So, it appears I had that set already (unknowingly)...

----------

## Snackiz

This sounds like the same problem (and the cure for it)

http://hr.uoregon.edu/davidrl/samba/samba-unofficial-single.html#example-ts

----------

## cederberg

 *Snackiz wrote:*   

> This sounds like the same problem (and the cure for it)
> 
> http://hr.uoregon.edu/davidrl/samba/samba-unofficial-single.html#example-ts

 

Very interesting! I agree that it sounds very similar, although I have performance issues with all files transferred via Samba, small as well as big. I couldn't find the setting mentioned as the cure, however. It looks like Win98 provides far fewer parameters in the GUI, but I couldn't find anything suitable in the registry either... :-(

I guess that I will have to check what is happening with tcpdump when I get the time...

----------

## dol-sen

I haven't done much with samba, but I have done ftp transfers between two computers in my lan.

My server P200MMX running linux, proftpd.   The client; my daughters 1Ghz Athalon tranfering an cd iso.   Win98 was nearly twice the the time that mandrake & gftp took.    If I remember correctly a samba transfer between the  same two machines was really slo o o o o o w.

I think you are right that the problem is win98.

Brian

----------

## Xiderpunk

Copied from another source...

> I just spent so much time troubleshooting why

 > *some types* of samba transfers were slow that I thought

 > I would share how I resolved the problem.

 >

 > This problem had been going on for ever. As far as I could

 > tell, it was only happening with winamp (MP3 player). All

 > my MP3s reside on my Linux box and I was trying to access

 > them from my PC running Windows 2000. What was throwing me

 > for a loop was that Windows Media player seemed to be more

 > successful at playing them ! What would happen is that Winamp

 > would freeze and nothing would happen. I had then decided to

 > just copy my MP3s back to my PC.

 >

 > Then, last night I started using FrontPage for some reason or

 > another; and when I tried to publish my web site to my Linux

 > box, then behavior I had observed with my MP3s started

 > plaguing FrontPage as well.

 >

 > I went through all the troubleshooting guides, learned about

 > every samba configuration options: I was able to successfully

 > transfer a 100M file in either direction (linux->pc or

 > pc->linux) using the File Explorer without any problem.
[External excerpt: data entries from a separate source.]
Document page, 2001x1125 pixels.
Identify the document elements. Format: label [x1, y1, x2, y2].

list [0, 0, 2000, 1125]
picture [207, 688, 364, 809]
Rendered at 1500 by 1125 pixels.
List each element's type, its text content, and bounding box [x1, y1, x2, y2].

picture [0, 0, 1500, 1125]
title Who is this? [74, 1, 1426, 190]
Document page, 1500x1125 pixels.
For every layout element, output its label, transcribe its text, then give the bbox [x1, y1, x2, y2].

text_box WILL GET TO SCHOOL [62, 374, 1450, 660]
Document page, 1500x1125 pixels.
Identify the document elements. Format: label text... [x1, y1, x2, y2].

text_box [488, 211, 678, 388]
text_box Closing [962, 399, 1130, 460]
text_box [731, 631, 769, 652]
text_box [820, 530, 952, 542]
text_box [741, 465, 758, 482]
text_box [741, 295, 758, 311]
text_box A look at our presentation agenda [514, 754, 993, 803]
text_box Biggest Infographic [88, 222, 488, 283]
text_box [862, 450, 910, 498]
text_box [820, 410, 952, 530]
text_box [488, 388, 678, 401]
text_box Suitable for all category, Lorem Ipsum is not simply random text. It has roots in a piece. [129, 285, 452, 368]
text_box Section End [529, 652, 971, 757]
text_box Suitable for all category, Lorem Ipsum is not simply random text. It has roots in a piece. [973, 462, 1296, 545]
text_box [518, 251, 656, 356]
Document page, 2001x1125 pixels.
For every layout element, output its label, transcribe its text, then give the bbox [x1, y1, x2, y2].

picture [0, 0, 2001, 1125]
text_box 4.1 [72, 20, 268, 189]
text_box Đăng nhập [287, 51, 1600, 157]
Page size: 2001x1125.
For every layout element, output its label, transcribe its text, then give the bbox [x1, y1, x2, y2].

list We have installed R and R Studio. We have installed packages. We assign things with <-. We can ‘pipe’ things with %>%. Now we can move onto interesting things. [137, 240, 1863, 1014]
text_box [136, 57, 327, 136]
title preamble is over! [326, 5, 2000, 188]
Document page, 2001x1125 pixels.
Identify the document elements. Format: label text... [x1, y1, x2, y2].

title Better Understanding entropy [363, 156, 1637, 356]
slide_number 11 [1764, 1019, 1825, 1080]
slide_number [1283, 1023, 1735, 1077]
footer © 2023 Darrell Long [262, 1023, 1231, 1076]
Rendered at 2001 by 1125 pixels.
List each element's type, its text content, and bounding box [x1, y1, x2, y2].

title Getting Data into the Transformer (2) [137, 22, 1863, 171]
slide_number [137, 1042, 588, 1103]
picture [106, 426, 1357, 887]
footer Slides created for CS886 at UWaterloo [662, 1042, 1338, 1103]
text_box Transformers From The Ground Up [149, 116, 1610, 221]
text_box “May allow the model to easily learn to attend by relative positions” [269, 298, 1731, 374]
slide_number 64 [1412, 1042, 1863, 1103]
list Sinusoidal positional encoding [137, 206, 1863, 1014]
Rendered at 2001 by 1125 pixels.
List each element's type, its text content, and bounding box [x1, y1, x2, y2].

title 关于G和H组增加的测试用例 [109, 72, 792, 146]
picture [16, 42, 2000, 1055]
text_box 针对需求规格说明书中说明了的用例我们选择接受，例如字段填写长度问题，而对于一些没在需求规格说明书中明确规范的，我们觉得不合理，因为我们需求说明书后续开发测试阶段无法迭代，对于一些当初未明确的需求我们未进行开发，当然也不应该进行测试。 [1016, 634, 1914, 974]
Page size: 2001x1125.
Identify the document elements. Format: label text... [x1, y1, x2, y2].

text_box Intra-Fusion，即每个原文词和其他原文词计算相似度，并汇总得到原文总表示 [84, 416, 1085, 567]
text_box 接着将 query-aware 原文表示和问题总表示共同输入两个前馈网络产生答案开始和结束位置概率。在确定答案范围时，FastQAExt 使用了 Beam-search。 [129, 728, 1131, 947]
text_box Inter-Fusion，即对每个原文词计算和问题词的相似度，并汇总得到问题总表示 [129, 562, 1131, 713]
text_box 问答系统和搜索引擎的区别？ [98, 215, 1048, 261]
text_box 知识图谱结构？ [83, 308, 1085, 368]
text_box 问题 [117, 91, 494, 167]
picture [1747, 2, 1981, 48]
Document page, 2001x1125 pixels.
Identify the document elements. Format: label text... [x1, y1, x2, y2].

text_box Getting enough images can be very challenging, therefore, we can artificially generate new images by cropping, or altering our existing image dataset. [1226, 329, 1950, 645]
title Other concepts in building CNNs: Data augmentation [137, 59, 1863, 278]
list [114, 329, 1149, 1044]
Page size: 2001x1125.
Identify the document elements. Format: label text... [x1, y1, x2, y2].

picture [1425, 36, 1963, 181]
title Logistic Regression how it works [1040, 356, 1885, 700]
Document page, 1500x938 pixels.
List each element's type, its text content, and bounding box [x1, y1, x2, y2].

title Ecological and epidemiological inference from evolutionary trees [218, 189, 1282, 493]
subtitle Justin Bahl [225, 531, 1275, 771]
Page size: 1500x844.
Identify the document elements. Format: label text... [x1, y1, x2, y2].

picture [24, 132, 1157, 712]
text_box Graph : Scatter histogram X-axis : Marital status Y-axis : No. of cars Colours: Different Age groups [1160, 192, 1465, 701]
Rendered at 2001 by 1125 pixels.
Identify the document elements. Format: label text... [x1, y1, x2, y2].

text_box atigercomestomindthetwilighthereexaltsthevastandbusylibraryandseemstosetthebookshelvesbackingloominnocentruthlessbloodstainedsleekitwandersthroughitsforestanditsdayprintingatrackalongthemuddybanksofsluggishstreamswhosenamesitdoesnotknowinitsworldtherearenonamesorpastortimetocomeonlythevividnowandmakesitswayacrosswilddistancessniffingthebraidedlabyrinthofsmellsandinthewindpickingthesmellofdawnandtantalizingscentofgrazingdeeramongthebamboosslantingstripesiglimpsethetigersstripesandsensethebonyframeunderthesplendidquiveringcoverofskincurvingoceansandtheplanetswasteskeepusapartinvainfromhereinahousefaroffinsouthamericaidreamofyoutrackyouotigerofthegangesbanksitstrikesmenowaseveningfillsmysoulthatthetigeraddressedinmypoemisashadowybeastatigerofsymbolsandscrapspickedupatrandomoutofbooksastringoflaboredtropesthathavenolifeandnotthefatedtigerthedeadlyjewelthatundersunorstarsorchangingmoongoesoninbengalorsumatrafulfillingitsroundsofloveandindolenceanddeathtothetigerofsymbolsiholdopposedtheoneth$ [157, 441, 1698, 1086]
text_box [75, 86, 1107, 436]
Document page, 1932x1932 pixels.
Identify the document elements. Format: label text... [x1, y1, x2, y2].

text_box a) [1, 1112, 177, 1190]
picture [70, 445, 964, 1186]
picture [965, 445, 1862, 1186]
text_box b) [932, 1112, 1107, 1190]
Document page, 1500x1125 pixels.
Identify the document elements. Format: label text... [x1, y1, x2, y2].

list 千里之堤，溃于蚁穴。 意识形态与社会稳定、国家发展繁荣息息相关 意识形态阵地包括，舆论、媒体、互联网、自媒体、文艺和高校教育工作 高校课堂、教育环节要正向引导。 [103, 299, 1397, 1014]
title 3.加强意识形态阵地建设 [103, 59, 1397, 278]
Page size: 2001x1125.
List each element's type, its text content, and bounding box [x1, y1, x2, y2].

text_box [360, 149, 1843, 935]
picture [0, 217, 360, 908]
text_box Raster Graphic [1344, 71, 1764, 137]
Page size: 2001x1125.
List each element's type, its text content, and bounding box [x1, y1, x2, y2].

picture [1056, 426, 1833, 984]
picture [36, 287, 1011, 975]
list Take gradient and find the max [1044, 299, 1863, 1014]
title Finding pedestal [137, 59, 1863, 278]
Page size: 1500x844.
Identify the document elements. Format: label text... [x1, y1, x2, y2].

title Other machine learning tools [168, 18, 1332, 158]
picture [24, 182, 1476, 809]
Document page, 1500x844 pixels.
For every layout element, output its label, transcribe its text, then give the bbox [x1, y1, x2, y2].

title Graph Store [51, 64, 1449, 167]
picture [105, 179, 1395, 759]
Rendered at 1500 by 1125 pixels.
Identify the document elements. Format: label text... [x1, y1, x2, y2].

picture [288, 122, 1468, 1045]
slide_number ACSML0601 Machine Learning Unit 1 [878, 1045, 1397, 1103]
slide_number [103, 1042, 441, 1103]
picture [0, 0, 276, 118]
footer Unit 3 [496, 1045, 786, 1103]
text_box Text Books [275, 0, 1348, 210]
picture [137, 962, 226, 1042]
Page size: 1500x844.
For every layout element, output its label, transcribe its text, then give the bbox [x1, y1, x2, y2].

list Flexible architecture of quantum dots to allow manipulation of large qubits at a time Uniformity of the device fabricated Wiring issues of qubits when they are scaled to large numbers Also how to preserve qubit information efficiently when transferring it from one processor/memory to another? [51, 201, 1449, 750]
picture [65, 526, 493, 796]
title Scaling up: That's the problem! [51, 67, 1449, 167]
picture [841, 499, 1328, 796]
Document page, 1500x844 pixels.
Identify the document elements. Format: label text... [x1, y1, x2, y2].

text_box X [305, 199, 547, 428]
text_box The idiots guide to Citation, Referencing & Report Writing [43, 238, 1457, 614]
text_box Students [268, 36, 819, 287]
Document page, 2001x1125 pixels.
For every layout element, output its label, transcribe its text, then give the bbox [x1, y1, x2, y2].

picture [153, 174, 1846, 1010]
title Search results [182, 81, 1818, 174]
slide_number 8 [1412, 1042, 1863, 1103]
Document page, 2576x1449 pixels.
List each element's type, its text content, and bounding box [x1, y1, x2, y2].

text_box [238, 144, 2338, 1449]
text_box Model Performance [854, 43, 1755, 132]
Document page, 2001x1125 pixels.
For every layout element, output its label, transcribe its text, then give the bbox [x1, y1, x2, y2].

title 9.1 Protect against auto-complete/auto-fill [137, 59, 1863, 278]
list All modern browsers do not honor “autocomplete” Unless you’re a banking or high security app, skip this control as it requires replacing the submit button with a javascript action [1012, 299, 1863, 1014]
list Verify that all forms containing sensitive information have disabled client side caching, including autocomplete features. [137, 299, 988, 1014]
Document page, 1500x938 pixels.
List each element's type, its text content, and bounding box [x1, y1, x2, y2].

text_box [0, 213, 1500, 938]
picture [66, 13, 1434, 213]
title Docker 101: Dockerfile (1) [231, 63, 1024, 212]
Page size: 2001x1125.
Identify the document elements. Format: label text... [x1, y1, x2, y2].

 > But I just couldn't for the life of me understand why

 > winamp and FrontPage were having problems.

 >

 > Then I decided to use ethereal and try and understand what

 > was actually happening on the wire. I realized that when

 > winamp or FrontPage were trying to transfer files, Linux

 > was ending up retransmitting the same frame over and over

 > without ever receiving a TCP acknowledgment for it. Then the

 > PC would eventually tear down the session and re-establish the

 > session and restart the transfer. An article that I read

 > http://www.dd.iij4u.or.jp/~okuyamak/Documents/tuning.english.html

 > talking about how Windows could mysteriously drop packets,

 > and I started thinking that maybe packets were being lost

 > due to some hardware problem.

 >

 > So I looked at my PC network card configuration (Linksys LNE

 > 100TX Fast Ethernet) and saw that the "Connection Type" was

 > set to auto-detect. (My PC is connected to my Linux box through

 > a Linksys 8-port Workgroup Switch - Ehterfast 10/100) So I

 > thought, maybe having to ends that "auto-detect" each

 > others speed is not good. So I changed my "Connection Type"

 > to 100 TX Full Duplex and VOILA! All my problems solved, winamp

 > is happily playing away and FrontPage can publish my whole web

 > site in seconds.

HTH

----------

## cederberg

Thanks Xiderpunk for the information. It appears that the text you found is the same as the one Snackiz posted a link to earlier, though...  :Sad: 

Meanwhile I've finally gotten around to do some tests with tcpdump. Not that I found anything that looks like it can explain the whole issue. There are some clues however:

1. The Win98 TCP window is only 2144 bytes when using Windows filesharing. This is pretty small and affects performance negatively. When fetching the same file with WS_FTP, the TCP window is approx. 16-32 kB. After reading the dumps my estimation is that this difference cannot account for much more than a factor 2-3 in speed however, as the latency is very low on the local network.

2. The Win98 machine uses 100% cpu when transferring with Samba, but a much lower number for the FTP transfers. This seems to indicate something weird going on in the Windows 98 filesharing code, and my guess is that this is the real reason for my problems. I'll try googling a bit more on this to see if I cannot find anything related...

3. It doesn't look like it is a network related problem, as suggested in some recent posts. I have more or less the expected bandwidth when using FTP, it is just the Samba filesharing that doesn't work satisfactory.

If someone is interested in seeing the TCP dumps, I can of course post some extracts here...

BTW, thanks everyone for the help so far!!!

----------

## cederberg

After a lot of searching I finally came across this excellent guide for tweaking Win98. Without having rebooted yet (to see if it works), it at least looks promising...

----------

## cederberg

 *cederberg wrote:*   

> After a lot of searching I finally came across this excellent guide for tweaking Win98. Without having rebooted yet (to see if it works), it at least looks promising...

 

Ok, it looks like adjusting the default TCP window up to 64240 bytes actually improved the throughput by about 100%, i.e. a factor x2 (as prognosticated before). The magical setting was present in the Windows registry (of course) in the key HKEY_LOCAL_MACHINE\SYSTEM\CurrentControlSet\Services\VxD\MSTCP

The performance is still not close to what I get with FTP, but for some reason the cpu utilization now stays at about 30% when playing mp3:s and ogg:s from my Samba share. And that was what all of this was about, after all...  :Wink: 

Thank you all for your time.

----------